A couple of years before Dad retired from Crown an incident occurred that left him quite depressed. I don’t think he ever got passed it. One day while Dad was running the Calciner a fire occurred. It wasn’t a huge fire. No one was hurt, but it did cause some damage to some of the equipment. The cause of the fire was a valve that was not opened when it needed to be. When everything got under control, Dad was asked by a company representative to go home until asked to return. That pretty well crushed him. He assured the foreman that he was not responsible for the fire, but it didn’t look that way to anyone but Dad. I’ve never seen my Dad sadder. He came way close crying a few times. I never saw him so vulnerable. So weak.
Dad had been home for two days when he got a call from the foreman at The Plant. After some investigating it was determined that Dad in fact did open the valve, but a big chunk of coke had wedged itself in such a way that the opened valve had no affect on the process. Pressure built up and the valve blew and a fire started.
I think I was more relieved than Dad was.
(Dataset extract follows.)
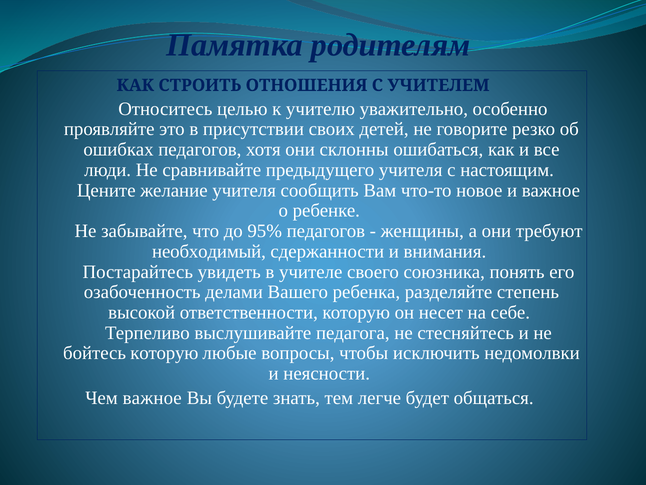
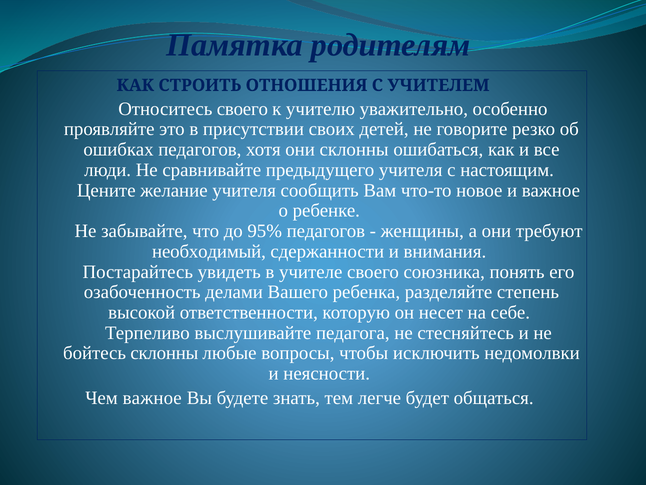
Относитесь целью: целью -> своего
бойтесь которую: которую -> склонны
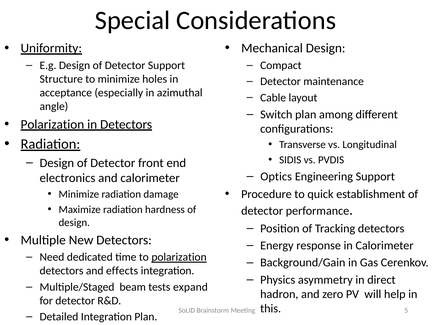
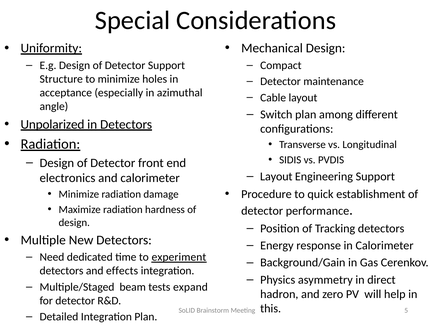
Polarization at (52, 125): Polarization -> Unpolarized
Optics at (276, 177): Optics -> Layout
to polarization: polarization -> experiment
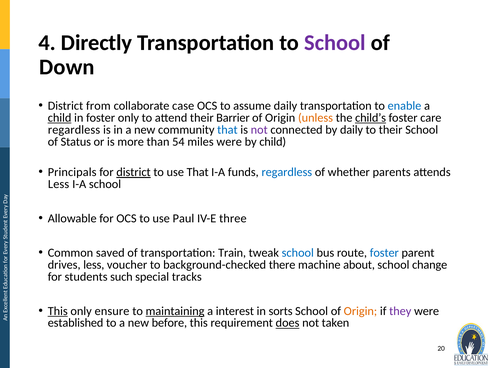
Dad never recovered from the distrust the company had shown him. How it seemed all his co-workers, for a couple of days anyway, thought he had messed up. I believe it destroyed much of his confidence. And, it messed up his health pretty much, too. It wasn’t long after that he took disability retirement. A year after that he died of a heart attack while in ICU at Southmore hospital in Pasadena.
For too many years my dad, like so many other dads and moms, worked somewhere he didn’t want to work, doing something he didn’t enjoy doing. He lived for retirement, and he ended up dying one year after his retirement. All through Dad’s life, God knew that was going to happen. He didn’t let any of us in on it. Kept it to Himself. And, He didn’t choose to explain the why of it. When does He ever?
I think we’ll look at a happier time in the next chapter. There were a lot of them. Really were.